Display of biologically functional insecticidal toxin on the surface of lambda phage

Abstract

The successful use of Bacillus thuringiensis insecticidal toxins to control agricultural pests could be undermined by the evolution of insect resistance. Under selection pressure in the laboratory, a number of insects have gained resistance to the toxins, and several cases of resistance in the diamondback moth have been reported from the field. The use of protein engineering to develop novel toxins active against resistant insects could offer a solution to this problem.
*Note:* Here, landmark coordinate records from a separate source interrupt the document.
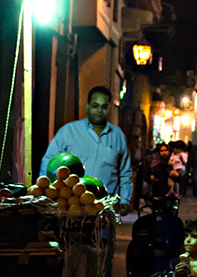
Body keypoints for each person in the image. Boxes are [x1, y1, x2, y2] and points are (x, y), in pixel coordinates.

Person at [40, 86, 133, 214]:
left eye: (104, 106)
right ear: (87, 106)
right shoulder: (68, 131)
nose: (99, 110)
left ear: (109, 108)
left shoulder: (118, 136)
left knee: (103, 234)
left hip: (105, 206)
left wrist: (125, 200)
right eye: (95, 105)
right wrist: (46, 192)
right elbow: (48, 163)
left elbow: (124, 172)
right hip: (71, 205)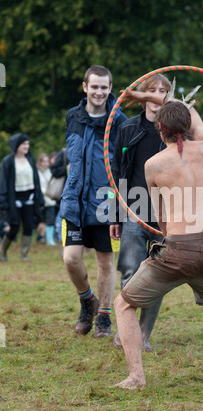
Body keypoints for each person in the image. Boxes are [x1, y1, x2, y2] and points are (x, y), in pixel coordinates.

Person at [113, 89, 203, 389]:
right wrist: (172, 101)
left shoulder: (153, 165)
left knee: (123, 305)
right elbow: (192, 117)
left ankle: (136, 377)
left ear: (159, 130)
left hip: (177, 250)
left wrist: (170, 242)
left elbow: (161, 217)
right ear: (187, 127)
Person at [60, 65, 127, 338]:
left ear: (110, 89)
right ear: (85, 87)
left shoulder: (120, 122)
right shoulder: (72, 117)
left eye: (104, 87)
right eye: (94, 86)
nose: (99, 91)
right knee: (70, 259)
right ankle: (87, 301)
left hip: (105, 203)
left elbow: (122, 166)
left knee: (105, 264)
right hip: (74, 202)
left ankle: (104, 317)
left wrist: (119, 208)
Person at [110, 74, 171, 351]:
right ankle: (125, 334)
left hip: (166, 219)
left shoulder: (176, 133)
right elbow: (118, 173)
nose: (158, 95)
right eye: (152, 90)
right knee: (130, 273)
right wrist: (115, 214)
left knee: (157, 279)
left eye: (163, 91)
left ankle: (143, 336)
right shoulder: (127, 129)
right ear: (143, 95)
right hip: (134, 213)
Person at [0, 133, 44, 262]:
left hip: (29, 198)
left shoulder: (30, 158)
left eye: (28, 144)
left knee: (29, 226)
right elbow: (3, 182)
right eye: (24, 144)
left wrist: (39, 198)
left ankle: (24, 255)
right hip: (14, 199)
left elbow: (36, 180)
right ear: (16, 145)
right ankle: (2, 252)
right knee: (13, 228)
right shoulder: (8, 161)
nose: (27, 146)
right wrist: (3, 202)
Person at [36, 153, 57, 246]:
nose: (45, 163)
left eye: (47, 161)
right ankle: (40, 236)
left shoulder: (50, 172)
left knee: (50, 220)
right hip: (41, 200)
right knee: (39, 220)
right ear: (40, 162)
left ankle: (49, 239)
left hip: (50, 200)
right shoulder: (37, 172)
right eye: (43, 161)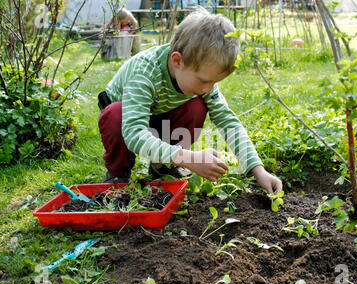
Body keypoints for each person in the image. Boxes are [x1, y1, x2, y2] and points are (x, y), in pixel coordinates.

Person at [97, 7, 282, 194]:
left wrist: (257, 170)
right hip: (127, 119)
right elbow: (134, 133)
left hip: (160, 114)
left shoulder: (198, 74)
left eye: (214, 82)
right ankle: (118, 173)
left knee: (196, 106)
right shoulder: (144, 74)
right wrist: (188, 158)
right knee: (115, 115)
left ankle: (162, 166)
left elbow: (228, 121)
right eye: (204, 81)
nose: (209, 88)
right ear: (177, 61)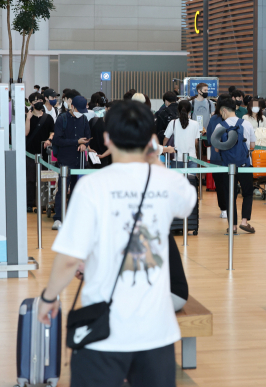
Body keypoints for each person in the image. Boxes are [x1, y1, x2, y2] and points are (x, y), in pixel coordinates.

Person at [37, 100, 197, 387]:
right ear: (150, 138)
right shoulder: (168, 182)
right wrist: (155, 157)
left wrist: (48, 298)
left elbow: (70, 258)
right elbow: (187, 202)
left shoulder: (92, 186)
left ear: (108, 138)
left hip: (103, 332)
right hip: (156, 334)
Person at [213, 97, 256, 234]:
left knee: (230, 195)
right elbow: (252, 146)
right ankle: (244, 221)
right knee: (248, 193)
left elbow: (217, 148)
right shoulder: (247, 124)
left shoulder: (220, 126)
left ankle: (233, 226)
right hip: (245, 165)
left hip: (228, 167)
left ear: (224, 110)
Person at [51, 95, 92, 230]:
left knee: (77, 190)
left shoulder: (84, 119)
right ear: (72, 106)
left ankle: (75, 217)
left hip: (79, 161)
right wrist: (76, 142)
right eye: (78, 110)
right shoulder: (62, 119)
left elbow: (87, 137)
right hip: (65, 160)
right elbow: (57, 140)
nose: (80, 113)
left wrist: (84, 145)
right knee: (62, 189)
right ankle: (58, 218)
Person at [25, 101, 55, 210]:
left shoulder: (48, 118)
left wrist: (49, 139)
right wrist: (28, 118)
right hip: (30, 153)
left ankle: (42, 204)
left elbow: (53, 131)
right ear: (32, 104)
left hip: (44, 154)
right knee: (30, 179)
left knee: (44, 178)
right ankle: (29, 203)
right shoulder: (27, 117)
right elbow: (25, 133)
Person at [206, 94, 231, 219]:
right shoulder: (237, 120)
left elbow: (210, 139)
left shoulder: (214, 119)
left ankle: (224, 209)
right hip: (232, 157)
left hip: (217, 157)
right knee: (230, 184)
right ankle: (230, 208)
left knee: (220, 185)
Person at [163, 100, 200, 170]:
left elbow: (166, 139)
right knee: (190, 180)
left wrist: (164, 150)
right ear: (190, 110)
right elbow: (196, 142)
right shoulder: (195, 124)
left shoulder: (172, 123)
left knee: (177, 180)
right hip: (192, 158)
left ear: (178, 110)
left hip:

The display of proteins on the surface of phages has been shown to be a powerful technology to search for proteins with new characteristics from combinatorial libraries. However, this potential of phage display to develop Cry toxins with new binding properties and new target specificities has hitherto not been realized because of the failure of displayed Cry toxins to bind their natural receptors. In this work we describe the construction of a display system in which the Cry1Ac toxin is fused to the amino terminus of the capsid protein D of bacteriophage lambda. The resultant phage was viable and infectious, and the displayed toxin interacted successfully with its natural receptor.

FIG. 1.

Cloning strategy for the translational fusion cry1Ac1::gpD (A) and its cloning into EMBL3 phage (B). Primers are shown as horizontal arrows pointing in the 5′-3′ direction. Primers with MluI (M) and NotI (N) sites are indicated.

FIG. 2.

Coomassie staining (A) and immunodetection (B and C) of Cry1Ac1 (lanes 1 to 4) and Cry1Ac1-D (lanes 5 to 8) expressed from plasmids pSVC7 and pSVC1-31A. Lanes 1, 3, 5, and 7 show the supernatant fraction of the cultures, and lanes 2, 4, 6, and 8 show the pellet fraction of cultures under noninduced conditions (lanes 1, 2, 5, and 6) and under induced conditions (lanes 3, 4, 7, and 8). Lanes M, molecular size markers. Panels B and C show immunodetection with anti-Cry1Ac1 and anti-D antibodies, respectively.

FIG. 3.

Cry1Ac1 and Cry1Ac1-D ligand blot of brush border membrane vesicles samples. Lane M, molecular size markers (in kilodaltons). Lane 1: overlay of gut extract-treated Cry1Ac1 protein over brush border membrane vesicles (40 μg). Lane 2: overlay of gut extract-treated Cry1Ac1-D fusion protein over brush border membrane vesicles (40 μg). Lane 3: overlay of nontreated Cry1Ac1-D fusion protein over brush border membrane vesicles (40 μg).

FIG. 4.

Results of the diet surface contamination assay with M. sexta, comparing insecticidal activities of Cry1Ac1 (open circles) and Cry1Ac1-D (solid circles) proteins. The average mass change of eight larvae after 5 days of growth is represented as a function of the toxin concentration used in the assay.

FIG. 5.

Immunoblot detection of Cry1Ac1-D and Cry1Ac1-phage with anti-D (A) and anti-Cry1Ac1 (B) antibodies. Lane M: molecular size markers (in kilodaltons). Lanes 1: Cry1Ac1-D fusion protein expressed in E. coli BLR. Lanes 2: E. coli LE392 lysates obtained by infection with V_c phage. Lanes 3: E. coli LE392 lysates obtained by infection with V₁₃ phage.